I want to use an numpy file (.npy) from Google Drive into Google Colab without importing it into the RAM.
I am working on Image Classification and have my image data into four numpy files in Google Drive. The collective size of the files is greater than 14 GB. Whereas Google Colab only offers 12 GB RAM for usage. Is there a way through which I can use it by loading only single batch at a time into the ram to train the model and removing it from the ram (maybe similar to flow_from_directory)?
The problem using flow_from_directory is that it is very slow even for one block of VGG16 even if I have images in Colab directory.
I am using Cats vs Dogs Classifier dataset from Kaggle.
! kaggle competitions download -c 'dogs-vs-cats'
I converted the image data into numpy array, and saved it in 4 files:
X_train - float32 - 10.62GB - (18941, 224, 224, 3)

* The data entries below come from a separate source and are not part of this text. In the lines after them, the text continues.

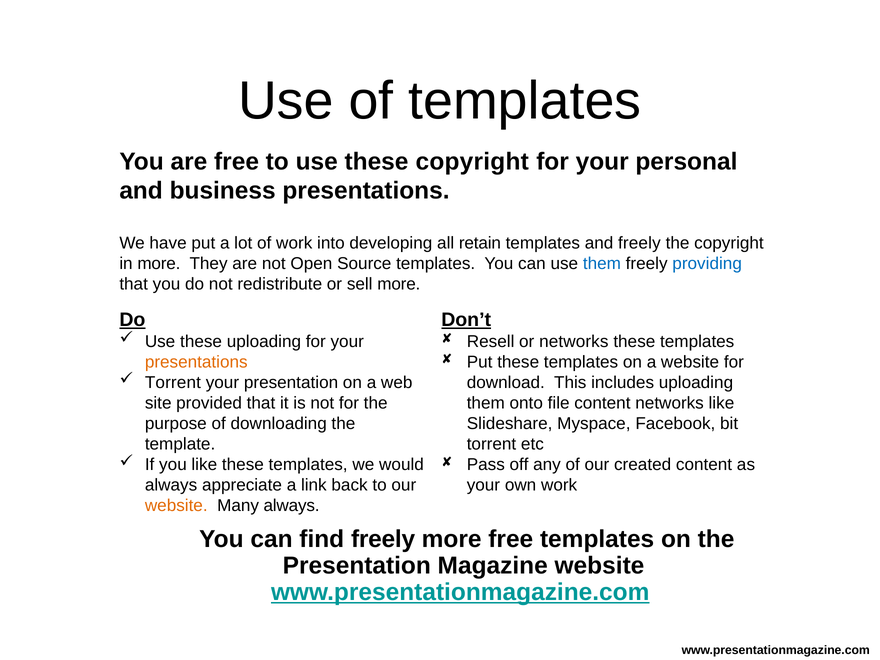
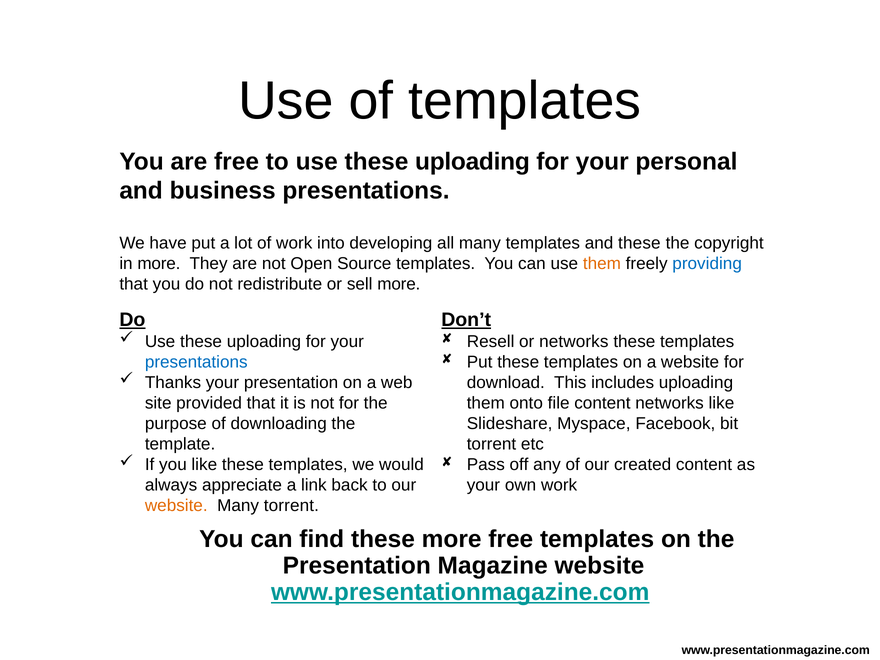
to use these copyright: copyright -> uploading
all retain: retain -> many
and freely: freely -> these
them at (602, 264) colour: blue -> orange
presentations at (196, 362) colour: orange -> blue
Torrent at (173, 383): Torrent -> Thanks
Many always: always -> torrent
find freely: freely -> these
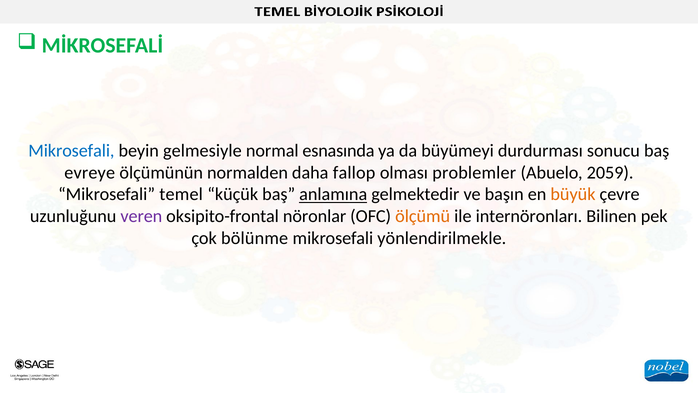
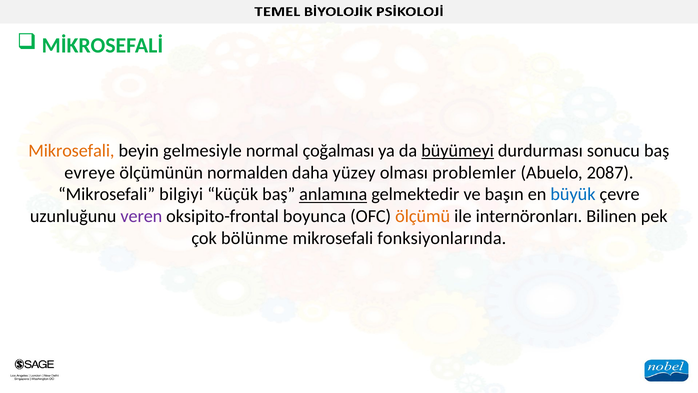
Mikrosefali at (71, 151) colour: blue -> orange
esnasında: esnasında -> çoğalması
büyümeyi underline: none -> present
fallop: fallop -> yüzey
2059: 2059 -> 2087
temel: temel -> bilgiyi
büyük colour: orange -> blue
nöronlar: nöronlar -> boyunca
yönlendirilmekle: yönlendirilmekle -> fonksiyonlarında
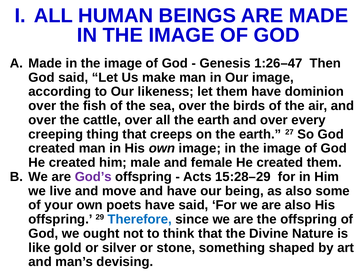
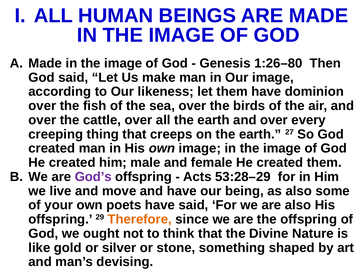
1:26–47: 1:26–47 -> 1:26–80
15:28–29: 15:28–29 -> 53:28–29
Therefore colour: blue -> orange
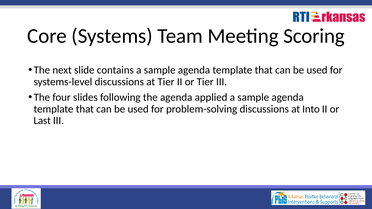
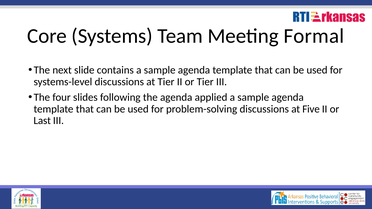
Scoring: Scoring -> Formal
Into: Into -> Five
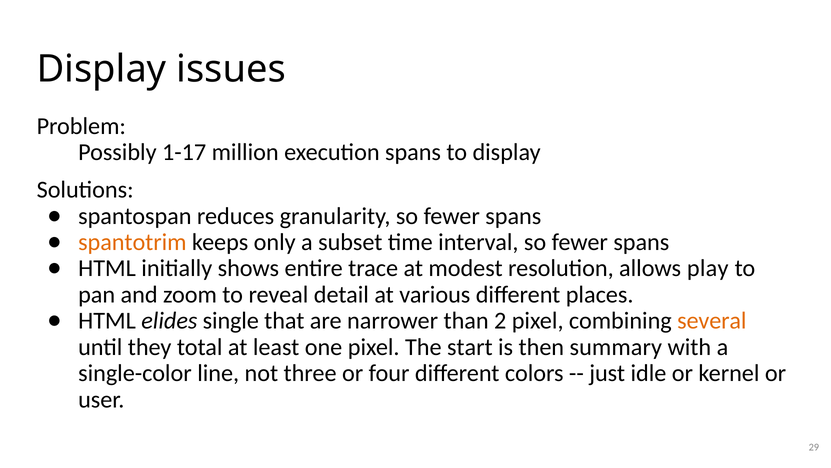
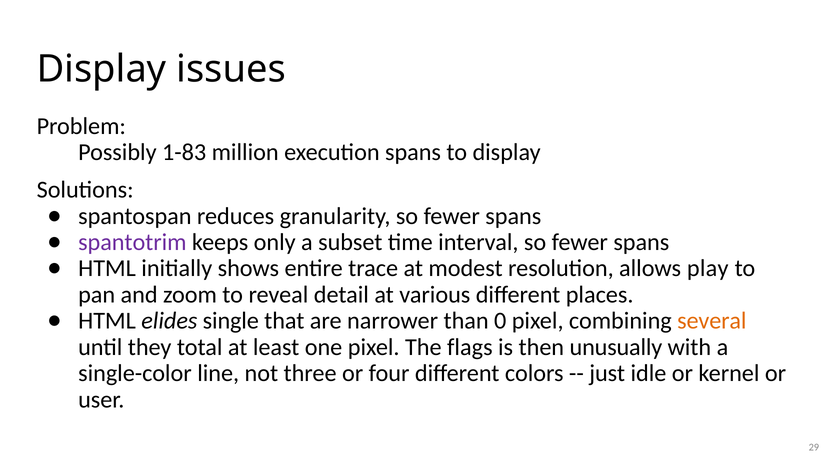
1-17: 1-17 -> 1-83
spantotrim colour: orange -> purple
2: 2 -> 0
start: start -> flags
summary: summary -> unusually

X_test - float32 - 3.4GB - (6059, 224, 224, 3)
Y_train - float64 - 148KB - (18941)
Y_test - float64 - 47KB - (6059)
When I run the following code, the session crashes showing 'Your session crashed after using all available RAM.' error.
import numpy as np
X_train = np.load('Cat_Dog_Classifier/X_train.npy')
Y_train = np.load('Cat_Dog_Classifier/Y_train.npy')
X_test = np.load('Cat_Dog_Classifier/X_test.npy')
Y_test = np.load('Cat_Dog_Classifier/Y_test.npy')
Is there any way to use these 4 files without loading it into the RAM?